Quo Vadis

OLEH LUDIRO PRAJOKO

SETELAH berulang kali diprotes melalui aksi demo (buruh, mahasiswa, masyarakat luas), pernyataan resmi kalangan akademisi, organisasi kemasyarakatan, Presiden tetap meneken Omnibus Law. Naskah UU itu memuat kesalahan. Menurut sejumlah pihak: serius, fatal (salah satunya: skandal pasal 5). Tapi, Menko Polhukam, profesor hukum tata negara, dengan renyah membantah: salah ketik, katanya. Menko yang cerdas memang selalu bisa menyelesaikan persoalan rumit, pelik, menjadi sederhana. Tampaknya, beliau sudah tak berurusan dengan makna, hakikat, kaidah hukum.

Pemerintah berkelahi dengan rakyatnya. Jerat-tangkap-borgol, menjadi jurus andalan. Tentu, Pemerintah menang. Pemerintah terbukti punya pikiran dan kehendak sendiri, tak harus bersanding lurus dengan pikiran dan kehendak rakyat. Jangan-jangan, ilmu negara-politik mengandung kebohongan.

Lingkungan sosial kaya humus, menyebar-suburkan benih kebencian. Tidak hanya lintas kelompok, juga di dalam kelompok. Seorang lelaki menyinyiri Gubernur DKI dengan memanfaatkan peristiwa kepulangan HRS yang disambut gegap gempita.

**Daftar Entri**
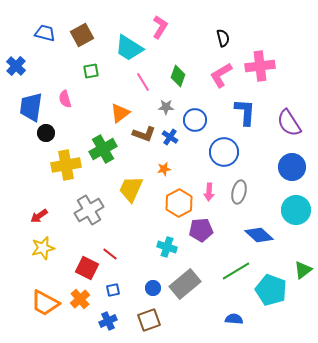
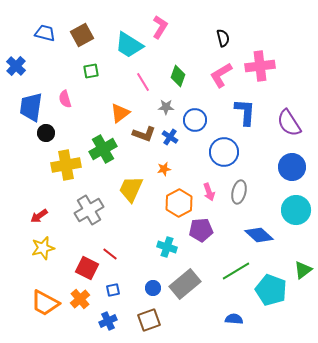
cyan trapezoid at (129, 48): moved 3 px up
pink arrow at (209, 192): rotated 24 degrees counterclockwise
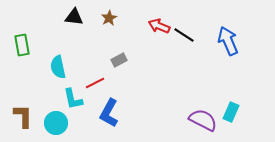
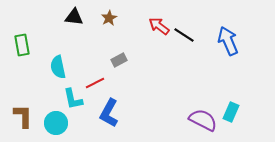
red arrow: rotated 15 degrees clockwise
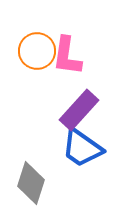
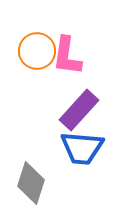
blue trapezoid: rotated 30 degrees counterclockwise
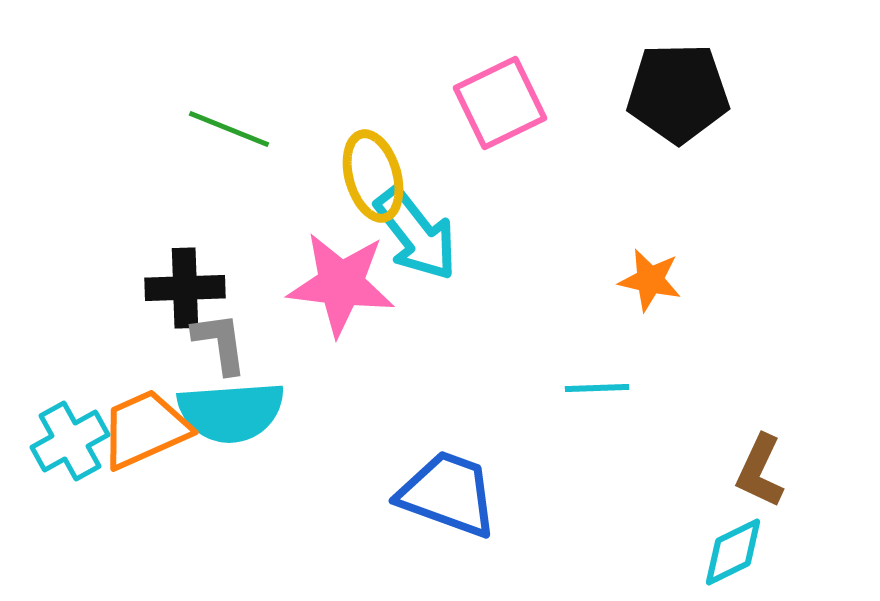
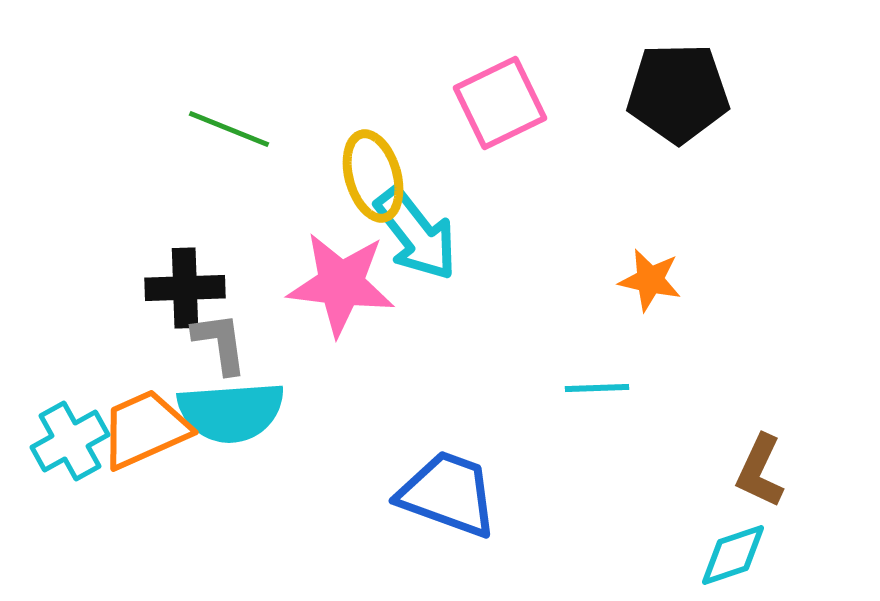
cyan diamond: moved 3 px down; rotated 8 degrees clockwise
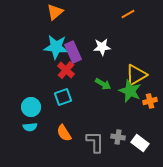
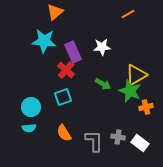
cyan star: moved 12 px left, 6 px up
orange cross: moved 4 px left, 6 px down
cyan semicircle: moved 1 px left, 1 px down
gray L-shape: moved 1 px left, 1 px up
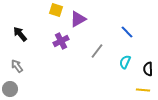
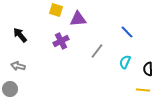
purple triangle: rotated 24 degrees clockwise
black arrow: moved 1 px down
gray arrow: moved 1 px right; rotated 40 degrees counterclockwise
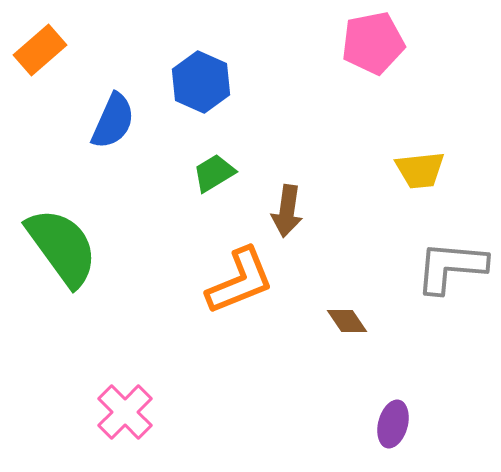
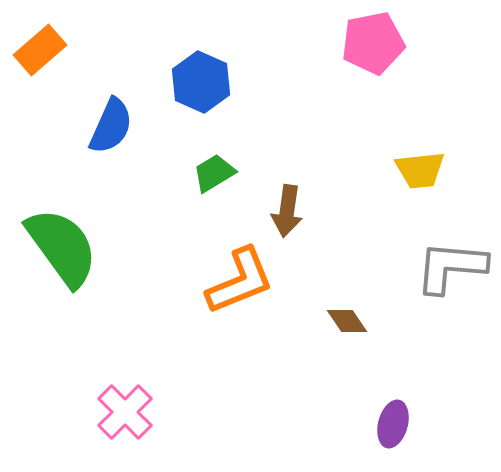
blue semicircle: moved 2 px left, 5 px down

**Uraian Latihan**
Ketik ulang seluruh teks "Quo Vadis" di atas tanpa mengubah satu huruf pun.

**Hasil Latihan**
Quo Vadis

OLEH LUDIRO PRAJOKO

SETELAH berulang kali diprotes melalui aksi demo (buruh, mahasiswa, masyarakat luas), pernyataan resmi kalangan akademisi, organisasi kemasyarakatan, Presiden tetap meneken Omnibus Law. Naskah UU itu memuat kesalahan. Menurut sejumlah pihak: serius, fatal (salah satunya: skandal pasal 5). Tapi, Menko Polhukam, profesor hukum tata negara, dengan renyah membantah: salah ketik, katanya. Menko yang cerdas memang selalu bisa menyelesaikan persoalan rumit, pelik, menjadi sederhana. Tampaknya, beliau sudah tak berurusan dengan makna, hakikat, kaidah hukum.

Pemerintah berkelahi dengan rakyatnya. Jerat-tangkap-borgol, menjadi jurus andalan. Tentu, Pemerintah menang. Pemerintah terbukti punya pikiran dan kehendak sendiri, tak harus bersanding lurus dengan pikiran dan kehendak rakyat. Jangan-jangan, ilmu negara-politik mengandung kebohongan.

Lingkungan sosial kaya humus, menyebar-suburkan benih kebencian. Tidak hanya lintas kelompok, juga di dalam kelompok. Seorang lelaki menyinyiri Gubernur DKI dengan memanfaatkan peristiwa kepulangan HRS yang disambut gegap gempita.